We finally banded our 2,000th bird of the season, a beautiful adult Black-throated blue warbler. Some years we band hundreds of this species, but they have not yet swarmed our site this year and it is looking like they won’t since it is November already.
Cool fronts have finally arrived and the humidity has dropped so we are thankful for that. The main bulk of the Neotropical migrants have moved through already, and we are waiting to see if we can catch any wintering species in our last few days of banding. It was a good season for buntings, and this adult male Indigo is showing off his turquoise shoulders. Unlike the male Painted buntings that stay bright year round, the Indigo bunting males tone it down for the winter.

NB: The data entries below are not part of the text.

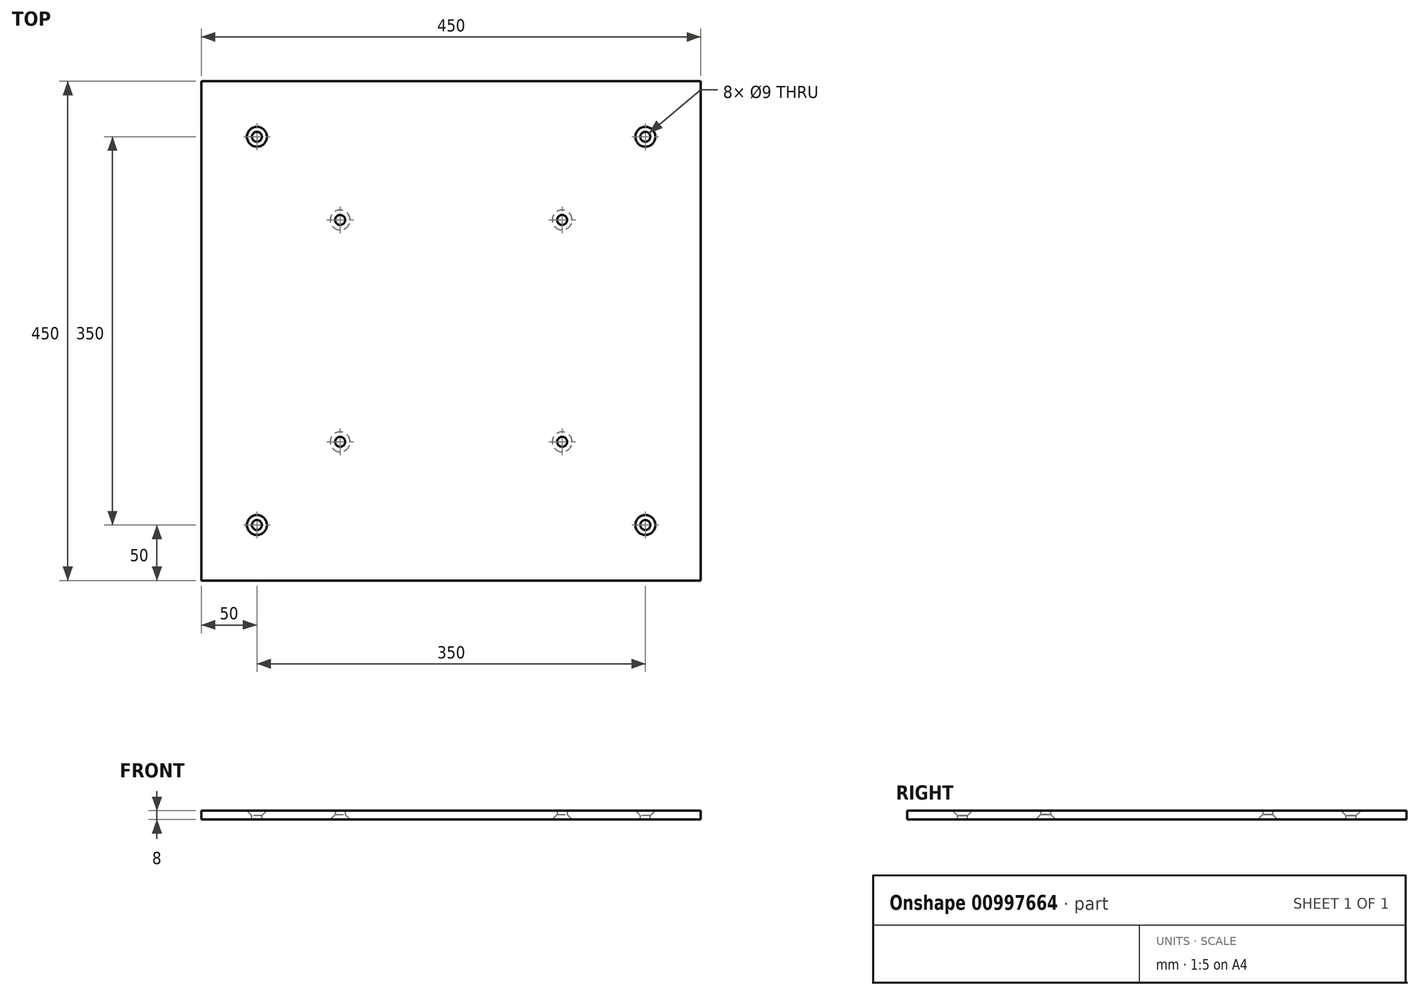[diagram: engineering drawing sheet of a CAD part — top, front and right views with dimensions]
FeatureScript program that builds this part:
annotation { "Feature Type Name" : "Feature", "Feature Type Description" : "" }
export const myFeature = defineFeature(function(context is Context, id is Id, definition is map)
    precondition{}
    {
        {
            var Q0;
            Q0=qCreatedBy(makeId("Top.planeOp"),FACE);
            var sketch = newSketch(context, id + "F0", { "sketchPlane" : qUnion([Q0])});
            skLineSegment(sketch, "E0.bottom", {"start": v(0, 0) * mm, "end": v(450, 0) * mm});
            skLineSegment(sketch, "E0.top", {"start": v(0, -450) * mm, "end": v(450, -450) * mm});
            skLineSegment(sketch, "E0.left", {"start": v(0, 0) * mm, "end": v(0, -450) * mm});
            skLineSegment(sketch, "E0.right", {"start": v(450, 0) * mm, "end": v(450, -450) * mm});
            skSolve(sketch);
        }
        {
            var Q0;
            Q0=makeQuery(id+"F0.imprint","IMPRINT",FACE,{"disambiguationData":[TD([[makeQuery(id+"F0.imprint","IMPRINT",EDGE,{"derivedFrom":sQuery(id+"F0.wireOp",EDGE,"E0.bottom")}),-1.0]])]});
            extrude(context, id + "F1", {"entities" : qUnion([Q0]), "depth" : 8 * mm, "offsetDistance" : 25 * mm});
        }
        {
            var Q0;
            Q0=makeQuery(id+"F1.opExtrude","CAP_FACE",FACE,{"disambiguationData":[OSD([sQuery(id+"F0.wireOp",EDGE,"E0.bottom"),sQuery(id+"F0.wireOp",EDGE,"E0.top"),sQuery(id+"F0.wireOp",EDGE,"E0.left"),sQuery(id+"F0.wireOp",EDGE,"E0.right")])],"isStart":false});
            var sketch = newSketch(context, id + "F2", { "sketchPlane" : qUnion([Q0])});
            skPoint(sketch, "E1", {"position": v(50, -400) * mm});
            skPoint(sketch, "E2.0.1.0", {"position": v(50, -50) * mm});
            skPoint(sketch, "E2.1.0.0", {"position": v(400, -400) * mm});
            skPoint(sketch, "E2.1.1.0", {"position": v(400, -50) * mm});
            skLineSegment(sketch, "E2.direction1", {"start": v(50, -400) * mm, "end": v(400, -400) * mm, "construction": true});
            skLineSegment(sketch, "E2.direction2", {"start": v(50, -400) * mm, "end": v(50, -50) * mm, "construction": true});
            skSolve(sketch);
        }
        {
            var Q0;
            Q0=sQuery(id+"F2.wireOp",VERTEX,"E1");
            var Q1;
            Q1=sQuery(id+"F2.wireOp",VERTEX,"E2.1.0.0");
            var Q2;
            Q2=sQuery(id+"F2.wireOp",VERTEX,"E2.1.1.0");
            var Q3;
            Q3=sQuery(id+"F2.wireOp",VERTEX,"E2.0.1.0");
            var Q4;
            Q4=makeQuery(id+"F1.opExtrude","SWEPT_BODY",BODY,{"disambiguationData":[OSD([sQuery(id+"F0.wireOp",EDGE,"E0.bottom"),sQuery(id+"F0.wireOp",EDGE,"E0.top"),sQuery(id+"F0.wireOp",EDGE,"E0.left"),sQuery(id+"F0.wireOp",EDGE,"E0.right")])]});
            hole(context, id + "F3", {"style" : HoleStyle.C_SINK, "endStyle" : HoleEndStyle.THROUGH, "standardTappedOrClearance" : lookupTablePath({ "fit" : "Normal", "standard" : "ISO", "size" : "M8", "type" : "Clearance" }), "standardBlindInLast" : lookupTablePath({ "fit" : "Normal", "standard" : "ISO", "engagement" : "75%", "pitch" : "1.25 mm", "size" : "M8", "type" : "Clearance & tapped" }), "holeDiameter" : 9 * mm, "cSinkDiameter" : 17.92 * mm, "cSinkAngle" : 90 * degree, "majorDiameter" : 5 * mm, "isTappedThrough" : true, "tappedDepth" : 12 * mm, "tapClearance" : 3, "locations" : qUnion([Q0, Q1, Q2, Q3]), "scope" : qUnion([Q4])});
        }
        {
            var Q0;
            Q0=makeQuery(id+"F1.opExtrude","CAP_FACE",FACE,{"disambiguationData":[OSD([sQuery(id+"F0.wireOp",EDGE,"E0.bottom"),sQuery(id+"F0.wireOp",EDGE,"E0.top"),sQuery(id+"F0.wireOp",EDGE,"E0.left"),sQuery(id+"F0.wireOp",EDGE,"E0.right")])],"isStart":true});
            var sketch = newSketch(context, id + "F4", { "sketchPlane" : qUnion([Q0])});
            skLineSegment(sketch, "E3.bottom", {"start": v(125, 325) * mm, "end": v(325, 325) * mm, "construction": true});
            skLineSegment(sketch, "E3.top", {"start": v(125, 125) * mm, "end": v(325, 125) * mm, "construction": true});
            skLineSegment(sketch, "E3.left", {"start": v(125, 325) * mm, "end": v(125, 125) * mm, "construction": true});
            skLineSegment(sketch, "E3.right", {"start": v(325, 325) * mm, "end": v(325, 125) * mm, "construction": true});
            skSolve(sketch);
        }
        {
            var Q0;
            Q0=sQuery(id+"F4.wireOp",VERTEX,"E3.bottom.start");
            var Q1;
            Q1=sQuery(id+"F4.wireOp",VERTEX,"E3.top.end");
            var Q2;
            Q2=sQuery(id+"F4.wireOp",VERTEX,"E3.bottom.end");
            var Q3;
            Q3=sQuery(id+"F4.wireOp",VERTEX,"E3.top.start");
            var Q4;
            Q4=makeQuery(id+"F1.opExtrude","SWEPT_BODY",BODY,{"disambiguationData":[OSD([sQuery(id+"F0.wireOp",EDGE,"E0.bottom"),sQuery(id+"F0.wireOp",EDGE,"E0.top"),sQuery(id+"F0.wireOp",EDGE,"E0.left"),sQuery(id+"F0.wireOp",EDGE,"E0.right")])]});
            hole(context, id + "F5", {"style" : HoleStyle.C_SINK, "endStyle" : HoleEndStyle.THROUGH, "standardTappedOrClearance" : lookupTablePath({ "fit" : "Normal", "standard" : "ISO", "size" : "M8", "type" : "Clearance" }), "standardBlindInLast" : lookupTablePath({ "fit" : "Normal", "standard" : "ISO", "engagement" : "75%", "pitch" : "1.25 mm", "size" : "M8", "type" : "Clearance & tapped" }), "holeDiameter" : 9 * mm, "cSinkDiameter" : 17.92 * mm, "cSinkAngle" : 90 * degree, "majorDiameter" : 5 * mm, "isTappedThrough" : true, "tappedDepth" : 12 * mm, "tapClearance" : 3, "locations" : qUnion([Q0, Q1, Q2, Q3]), "scope" : qUnion([Q4])});
        }
    });
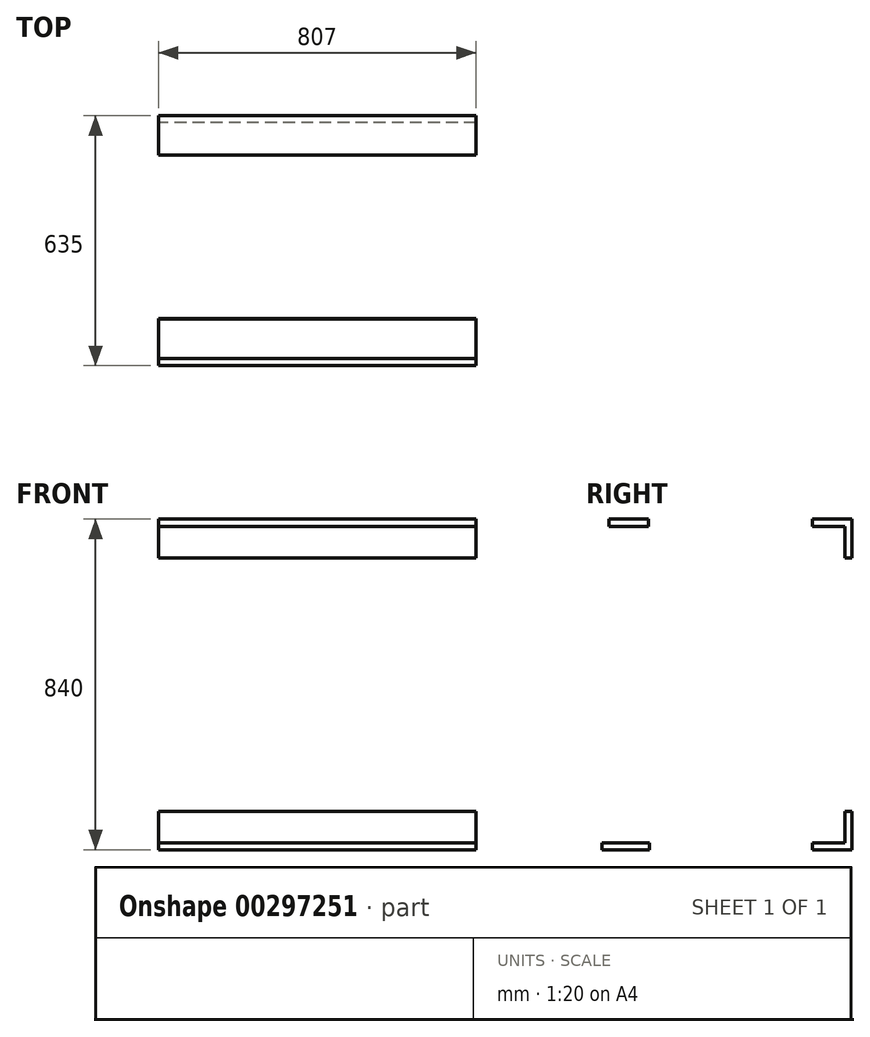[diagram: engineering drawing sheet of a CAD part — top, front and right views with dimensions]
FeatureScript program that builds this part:
annotation { "Feature Type Name" : "Feature", "Feature Type Description" : "" }
export const myFeature = defineFeature(function(context is Context, id is Id, definition is map)
    precondition{}
    {
        {
            var Q0;
            Q0=qCreatedBy(makeId("Right.planeOp"),FACE);
            var sketch = newSketch(context, id + "F0", { "sketchPlane" : qUnion([Q0])});
            skLineSegment(sketch, "E0.bottom", {"start": v(317.5, 420) * mm, "end": v(-317.5, 420) * mm, "construction": true});
            skLineSegment(sketch, "E0.top", {"start": v(317.5, -420) * mm, "end": v(-317.5, -420) * mm, "construction": true});
            skLineSegment(sketch, "E0.left", {"start": v(317.5, 420) * mm, "end": v(317.5, -420) * mm, "construction": true});
            skLineSegment(sketch, "E0.right", {"start": v(-317.5, 420) * mm, "end": v(-317.5, -420) * mm, "construction": true});
            skPoint(sketch, "E0.middle", {"position": v(0, 0) * mm});
            skLineSegment(sketch, "E1.bottom", {"start": v(317.5, 420) * mm, "end": v(217.5, 420) * mm});
            skLineSegment(sketch, "E1.top", {"start": v(317.5, 402) * mm, "end": v(217.5, 402) * mm});
            skLineSegment(sketch, "E1.left", {"start": v(317.5, 420) * mm, "end": v(317.5, 402) * mm});
            skLineSegment(sketch, "E1.right", {"start": v(217.5, 420) * mm, "end": v(217.5, 402) * mm});
            skLineSegment(sketch, "E2.bottom", {"start": v(317.5, 402) * mm, "end": v(299.5, 402) * mm});
            skLineSegment(sketch, "E2.top", {"start": v(317.5, 322) * mm, "end": v(299.5, 322) * mm});
            skLineSegment(sketch, "E2.left", {"start": v(317.5, 402) * mm, "end": v(317.5, 322) * mm});
            skLineSegment(sketch, "E2.right", {"start": v(299.5, 402) * mm, "end": v(299.5, 322) * mm});
            skLineSegment(sketch, "E3.bottom", {"start": v(-299.5, 420) * mm, "end": v(-199.5, 420) * mm});
            skLineSegment(sketch, "E3.top", {"start": v(-299.5, 402) * mm, "end": v(-199.5, 402) * mm});
            skLineSegment(sketch, "E3.left", {"start": v(-299.5, 420) * mm, "end": v(-299.5, 402) * mm});
            skLineSegment(sketch, "E3.right", {"start": v(-199.5, 420) * mm, "end": v(-199.5, 402) * mm});
            skLineSegment(sketch, "E4.bottom", {"start": v(-317.5, -420) * mm, "end": v(-197.5, -420) * mm});
            skLineSegment(sketch, "E4.top", {"start": v(-317.5, -402) * mm, "end": v(-197.5, -402) * mm});
            skLineSegment(sketch, "E4.left", {"start": v(-317.5, -420) * mm, "end": v(-317.5, -402) * mm});
            skLineSegment(sketch, "E4.right", {"start": v(-197.5, -420) * mm, "end": v(-197.5, -402) * mm});
            skLineSegment(sketch, "E5.bottom", {"start": v(317.5, -420) * mm, "end": v(217.5, -420) * mm});
            skLineSegment(sketch, "E5.top", {"start": v(317.5, -402) * mm, "end": v(217.5, -402) * mm});
            skLineSegment(sketch, "E5.left", {"start": v(317.5, -420) * mm, "end": v(317.5, -402) * mm});
            skLineSegment(sketch, "E5.right", {"start": v(217.5, -420) * mm, "end": v(217.5, -402) * mm});
            skLineSegment(sketch, "E6.bottom", {"start": v(317.5, -402) * mm, "end": v(299.5, -402) * mm});
            skLineSegment(sketch, "E6.top", {"start": v(317.5, -322) * mm, "end": v(299.5, -322) * mm});
            skLineSegment(sketch, "E6.left", {"start": v(317.5, -402) * mm, "end": v(317.5, -322) * mm});
            skLineSegment(sketch, "E6.right", {"start": v(299.5, -402) * mm, "end": v(299.5, -322) * mm});
            skSolve(sketch);
        }
        {
            var Q0;
            Q0=qSketchRegion(id+"F0",true);
            extrude(context, id + "F1", {"entities" : qUnion([Q0]), "depth" : 807 * mm});
        }
    });
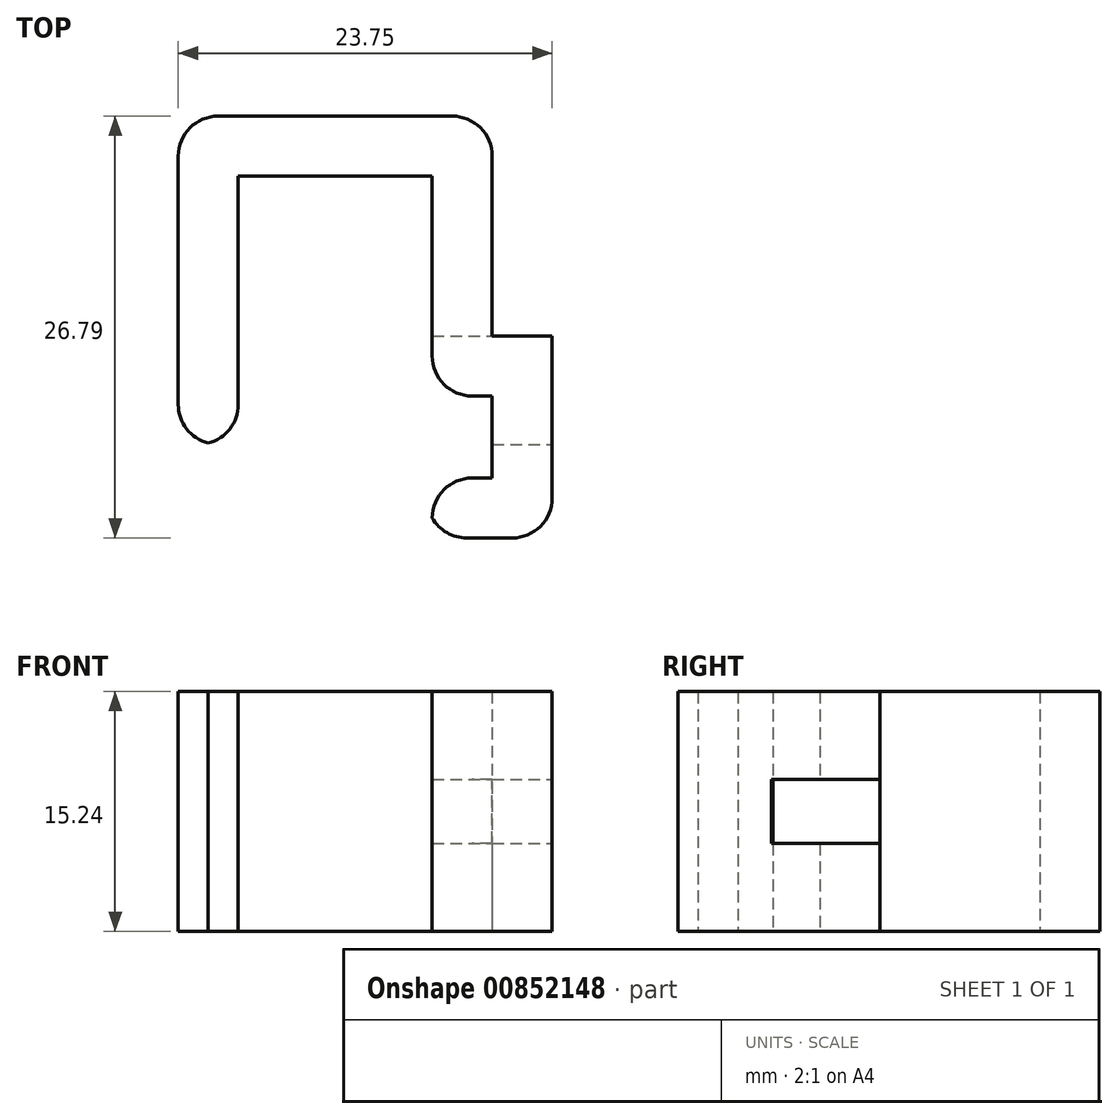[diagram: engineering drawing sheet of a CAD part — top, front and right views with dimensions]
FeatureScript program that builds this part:
annotation { "Feature Type Name" : "Feature", "Feature Type Description" : "" }
export const myFeature = defineFeature(function(context is Context, id is Id, definition is map)
    precondition{}
    {
        {
            var Q0;
            Q0=qCreatedBy(makeId("Top.planeOp"),FACE);
            var sketch = newSketch(context, id + "F0", { "sketchPlane" : qUnion([Q0])});
            skLineSegment(sketch, "E0", {"start": v(0, 0) * mm, "end": v(3.8, 0) * mm});
            skLineSegment(sketch, "E1", {"start": v(3.8, 0) * mm, "end": v(3.8, 17.04) * mm});
            skLineSegment(sketch, "E2", {"start": v(3.8, 17.04) * mm, "end": v(16.13, 17.04) * mm});
            skLineSegment(sketch, "E3", {"start": v(16.13, 17.04) * mm, "end": v(16.13, 0) * mm});
            skLineSegment(sketch, "E4", {"start": v(19.94, 3.07) * mm, "end": v(19.94, -2.13) * mm});
            skLineSegment(sketch, "E5", {"start": v(19.94, -2.13) * mm, "end": v(16.13, -2.13) * mm});
            skLineSegment(sketch, "E6", {"start": v(16.13, -2.13) * mm, "end": v(16.13, -5.94) * mm});
            skLineSegment(sketch, "E7", {"start": v(16.13, -5.94) * mm, "end": v(23.75, -5.94) * mm});
            skLineSegment(sketch, "E8", {"start": v(23.75, -5.94) * mm, "end": v(23.75, 6.88) * mm});
            skLineSegment(sketch, "E9", {"start": v(23.75, 6.88) * mm, "end": v(19.94, 6.88) * mm});
            skLineSegment(sketch, "E10", {"start": v(19.94, 6.88) * mm, "end": v(19.94, 20.85) * mm});
            skLineSegment(sketch, "E11", {"start": v(19.94, 20.85) * mm, "end": v(0, 20.85) * mm});
            skLineSegment(sketch, "E12", {"start": v(0, 20.85) * mm, "end": v(0, 0) * mm});
            skLineSegment(sketch, "E13", {"start": v(19.94, 3.07) * mm, "end": v(16.13, 3.07) * mm});
            skLineSegment(sketch, "E14", {"start": v(16.13, 3.07) * mm, "end": v(16.13, 0) * mm});
            skPoint(sketch, "E15.orphan", {"position": v(19.94, 0) * mm});
            skSolve(sketch);
        }
        {
            var Q0;
            Q0=makeQuery(id+"F0.imprint","IMPRINT",FACE,{"disambiguationData":[TD([[makeQuery(id+"F0.imprint","IMPRINT",EDGE,{"derivedFrom":sQuery(id+"F0.wireOp",EDGE,"E0")}),1.0]])]});
            extrude(context, id + "F1", {"entities" : qUnion([Q0]), "depth" : 15.24 * mm, "offsetDistance" : 25.4 * mm});
        }
        {
            var Q0;
            Q0=makeQuery(id+"F1.opExtrude","SWEPT_FACE",FACE,{"disambiguationData":[OSD([sQuery(id+"F0.wireOp",EDGE,"E8")])]});
            var sketch = newSketch(context, id + "F2", { "sketchPlane" : qUnion([Q0])});
            skLineSegment(sketch, "E16.top", {"start": v(6.88, 5.59) * mm, "end": v(0, 5.59) * mm});
            skLineSegment(sketch, "E16.left", {"start": v(6.88, 7.62) * mm, "end": v(6.88, 5.59) * mm});
            skLineSegment(sketch, "E16.right", {"start": v(0, 7.62) * mm, "end": v(0, 5.59) * mm});
            skLineSegment(sketch, "E17.top", {"start": v(6.88, 9.65) * mm, "end": v(0, 9.65) * mm});
            skLineSegment(sketch, "E17.left", {"start": v(6.88, 7.62) * mm, "end": v(6.88, 9.65) * mm});
            skLineSegment(sketch, "E17.right", {"start": v(0, 7.62) * mm, "end": v(0, 9.65) * mm});
            skSolve(sketch);
        }
        {
            var Q0;
            Q0=makeQuery(id+"F2.imprint","IMPRINT",FACE,{"disambiguationData":[TD([[makeQuery(id+"F2.imprint","IMPRINT",EDGE,{"derivedFrom":sQuery(id+"F2.wireOp",EDGE,"E16.top")}),-1.0]])]});
            extrude(context, id + "F3", {"entities" : qUnion([Q0]), "operationType" : NewBodyOperationType.REMOVE, "oppositeDirection" : true, "depth" : 9.78 * mm, "offsetDistance" : 25.4 * mm});
        }
        {
            var Q0;
            Q0=makeQuery(id+"F1.opExtrude","SWEPT_EDGE",EDGE,{"disambiguationData":[OSD([sQuery(id+"F0.wireOp",EDGE,"E11"),sQuery(id+"F0.wireOp",EDGE,"E12")])]});
            var Q1;
            Q1=makeQuery(id+"F1.opExtrude","SWEPT_EDGE",EDGE,{"disambiguationData":[OSD([sQuery(id+"F0.wireOp",EDGE,"E10"),sQuery(id+"F0.wireOp",EDGE,"E11")])]});
            var Q2;
            Q2=makeQuery(id+"F1.opExtrude","SWEPT_EDGE",EDGE,{"disambiguationData":[OSD([sQuery(id+"F0.wireOp",EDGE,"E7"),sQuery(id+"F0.wireOp",EDGE,"E8")])]});
            var Q3;
            Q3=makeQuery(id+"F1.opExtrude","SWEPT_EDGE",EDGE,{"disambiguationData":[OSD([sQuery(id+"F0.wireOp",EDGE,"E5"),sQuery(id+"F0.wireOp",EDGE,"E6")])]});
            fillet(context, id + "F4", {"entities" : qUnion([Q0, Q1, Q2, Q3]), "radius" : 2.54 * mm, "tangentPropagation" : true, "allowEdgeOverflow" : false});
        }
        {
            var Q0;
            Q0=makeQuery(id+"F1.opExtrude","SWEPT_EDGE",EDGE,{"disambiguationData":[OSD([sQuery(id+"F0.wireOp",EDGE,"E0"),sQuery(id+"F0.wireOp",EDGE,"E12")])]});
            var Q1;
            Q1=makeQuery(id+"F1.opExtrude","SWEPT_EDGE",EDGE,{"disambiguationData":[OSD([sQuery(id+"F0.wireOp",EDGE,"E0"),sQuery(id+"F0.wireOp",EDGE,"E1")])]});
            var Q2;
            Q2=makeQuery(id+"F1.opExtrude","SWEPT_EDGE",EDGE,{"disambiguationData":[OSD([sQuery(id+"F0.wireOp",EDGE,"E6"),sQuery(id+"F0.wireOp",EDGE,"E7")])]});
            var Q3;
            {var subQ0=sQuery(id+"F0.wireOp",EDGE,"E13");var subQ1=sQuery(id+"F0.wireOp",EDGE,"E3");Q3=makeQuery(id+"F3.boolean.opBoolean","SPLIT",EDGE,{"disambiguationData":[TD([makeQuery(id+"F3.opExtrude","SWEPT_FACE",FACE,{"disambiguationData":[OSD([sQuery(id+"F2.wireOp",EDGE,"E16.top")])]})])],"derivedFrom":makeQuery(id+"F1.opExtrude","SWEPT_EDGE",EDGE,{"disambiguationData":[OSD([subQ1,subQ0])]})});}
            var Q4;
            {var subQ0=sQuery(id+"F0.wireOp",EDGE,"E13");var subQ1=sQuery(id+"F0.wireOp",EDGE,"E3");Q4=makeQuery(id+"F3.boolean.opBoolean","SPLIT",EDGE,{"disambiguationData":[TD([makeQuery(id+"F3.opExtrude","SWEPT_FACE",FACE,{"disambiguationData":[OSD([sQuery(id+"F2.wireOp",EDGE,"E17.top")])]})])],"derivedFrom":makeQuery(id+"F1.opExtrude","SWEPT_EDGE",EDGE,{"disambiguationData":[OSD([subQ1,subQ0])]})});}
            fillet(context, id + "F5", {"entities" : qUnion([Q0, Q1, Q2, Q3, Q4]), "radius" : 2.54 * mm, "tangentPropagation" : true, "allowEdgeOverflow" : false});
        }
    });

Hawk migration is happening right now over us, and two raptors found their way into our nets this week. Above is a young Broad-winged hawk and we have also captured a female Cooper’s hawk. Hawks tend to escape from the nets since the mesh is designed to capture smaller species, so we are always excited to catch one.
This Ovenbird is trying to be a Golden-winged warbler for Halloween. We have seen faint wingbars on this species before, but these are quite extreme.
October total: 1,247 birds of 46 species
- Gray Catbird: 225
- Black-throated blue warbler: 192
- Common yellowthroat: 164
- American redstart: 128
- Ovenbird: 84
- Painted bunting: 59
- Black & white warbler: 54
- Northern parula: 45
- Red-eyed vireo: 34
- White-eyed vireo: 33
The horror of huge face spiders and Gray catbirds. Scary stuff!